:: Provided data ::

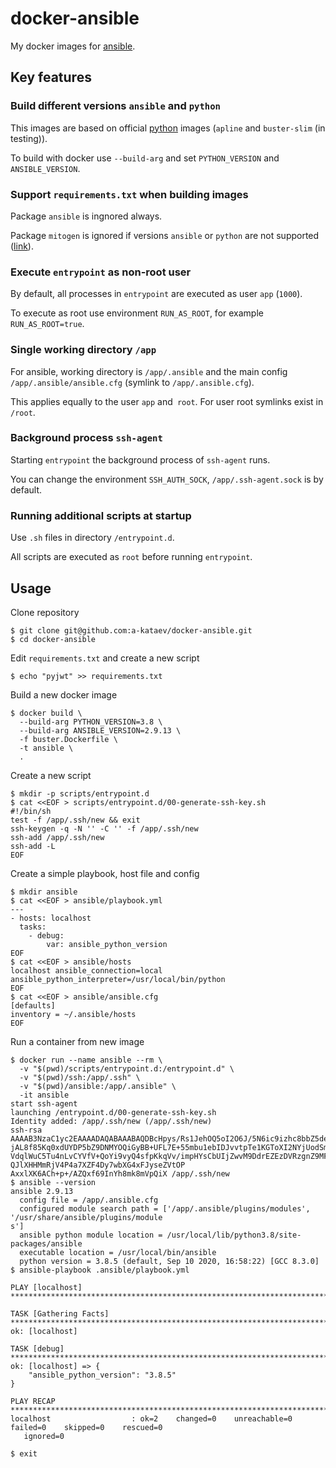 # docker-ansible

My docker images for [ansible](https://github.com/ansible/ansible).

## Key features

### Build different versions `ansible` and `python`

This images are based on official [python](https://hub.docker.com/_/python) images (`apline` and `buster-slim` (in testing)).

To build with docker use `--build-arg` and set `PYTHON_VERSION` and `ANSIBLE_VERSION`.

### Support `requirements.txt` when building images

Package `ansible` is ingnored always.

Package `mitogen` is ignored if versions `ansible` or `python` are not supported ([link](https://mitogen.networkgenomics.com/ansible_detailed.html#noteworthy-differences)).

### Execute `entrypoint` as non-root user

By default, all processes in `entrypoint` are executed as user `app` (`1000`).

To execute as root use environment `RUN_AS_ROOT`, for example `RUN_AS_ROOT=true`.

### Single working directory `/app`

For ansible, working directory is `/app/.ansible` and the main config `/app/.ansible/ansible.cfg` (symlink to `/app/.ansible.cfg`).

This applies equally to the user `app` and` root`. For user root symlinks exist in `/root`.

### Background process `ssh-agent`

Starting `entrypoint` the background process of `ssh-agent` runs.

You can change the environment `SSH_AUTH_SOCK`, `/app/.ssh-agent.sock` is by default.

### Running additional scripts at startup

Use `.sh` files in directory `/entrypoint.d`.

All scripts are executed as `root` before running `entrypoint`.

## Usage

Clone repository

```shell
$ git clone git@github.com:a-kataev/docker-ansible.git
$ cd docker-ansible
```

Edit `requirements.txt` and create a new script

```shell
$ echo "pyjwt" >> requirements.txt
```

Build a new docker image

```shell
$ docker build \
  --build-arg PYTHON_VERSION=3.8 \
  --build-arg ANSIBLE_VERSION=2.9.13 \
  -f buster.Dockerfile \
  -t ansible \
  .
```

Create a new script

```shell
$ mkdir -p scripts/entrypoint.d
$ cat <<EOF > scripts/entrypoint.d/00-generate-ssh-key.sh
#!/bin/sh
test -f /app/.ssh/new && exit
ssh-keygen -q -N '' -C '' -f /app/.ssh/new
ssh-add /app/.ssh/new
ssh-add -L
EOF
```

Create a simple playbook, host file and config

```shell
$ mkdir ansible
$ cat <<EOF > ansible/playbook.yml
---
- hosts: localhost
  tasks:
    - debug:
        var: ansible_python_version
EOF
$ cat <<EOF > ansible/hosts
localhost ansible_connection=local ansible_python_interpreter=/usr/local/bin/python
EOF
$ cat <<EOF > ansible/ansible.cfg
[defaults]
inventory = ~/.ansible/hosts
EOF
```

Run a container from new image

```shell
$ docker run --name ansible --rm \
  -v "$(pwd)/scripts/entrypoint.d:/entrypoint.d" \
  -v "$(pwd)/ssh:/app/.ssh" \
  -v "$(pwd)/ansible:/app/.ansible" \
  -it ansible
start ssh-agent
launching /entrypoint.d/00-generate-ssh-key.sh
Identity added: /app/.ssh/new (/app/.ssh/new)
ssh-rsa AAAAB3NzaC1yc2EAAAADAQABAAABAQDBcHpys/Rs1JehOQ5oI2O6J/5N6ic9izhc8bbZ5de2/dNlXhhbP75l3XxlhKIPkF
jAL8f85Kq0xdUYDP5bZ9DNMYOQiGyBB+UFL7E+55mbu1ebIDJvvtpTe1KGToXI2NYjUodSm/eNk7K4L936ZqWgBICKmHm/zYZ5pv2y
VdqlWuC5Tu4nLvCYVfV+QoYi9vyQ4sfpKkqVv/impHYsCbUIjZwvM9DdrEZEzDVRzgnZ9MFRYHV/p5KGZ5w7bxTtU3ciWPDU5AQJb1
QJlXHHMmRjV4P4a7XZF4Dy7wbXG4xFJyseZVtOP
AxxlXK6ACh+p+/AZQxf69InYh8mk8mVpQiX /app/.ssh/new
$ ansible --version
ansible 2.9.13
  config file = /app/.ansible.cfg
  configured module search path = ['/app/.ansible/plugins/modules', '/usr/share/ansible/plugins/module
s']
  ansible python module location = /usr/local/lib/python3.8/site-packages/ansible
  executable location = /usr/local/bin/ansible
  python version = 3.8.5 (default, Sep 10 2020, 16:58:22) [GCC 8.3.0]
$ ansible-playbook .ansible/playbook.yml

PLAY [localhost] *************************************************************************************

TASK [Gathering Facts] *******************************************************************************
ok: [localhost]

TASK [debug] *****************************************************************************************
ok: [localhost] => {
    "ansible_python_version": "3.8.5"
}

PLAY RECAP *******************************************************************************************
localhost                  : ok=2    changed=0    unreachable=0    failed=0    skipped=0    rescued=0 
   ignored=0

$ exit
```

:::

§ **Your goal**
What is the number of lines above that contain the word "agent"? Answer with that number only.

§ **Answer space**
4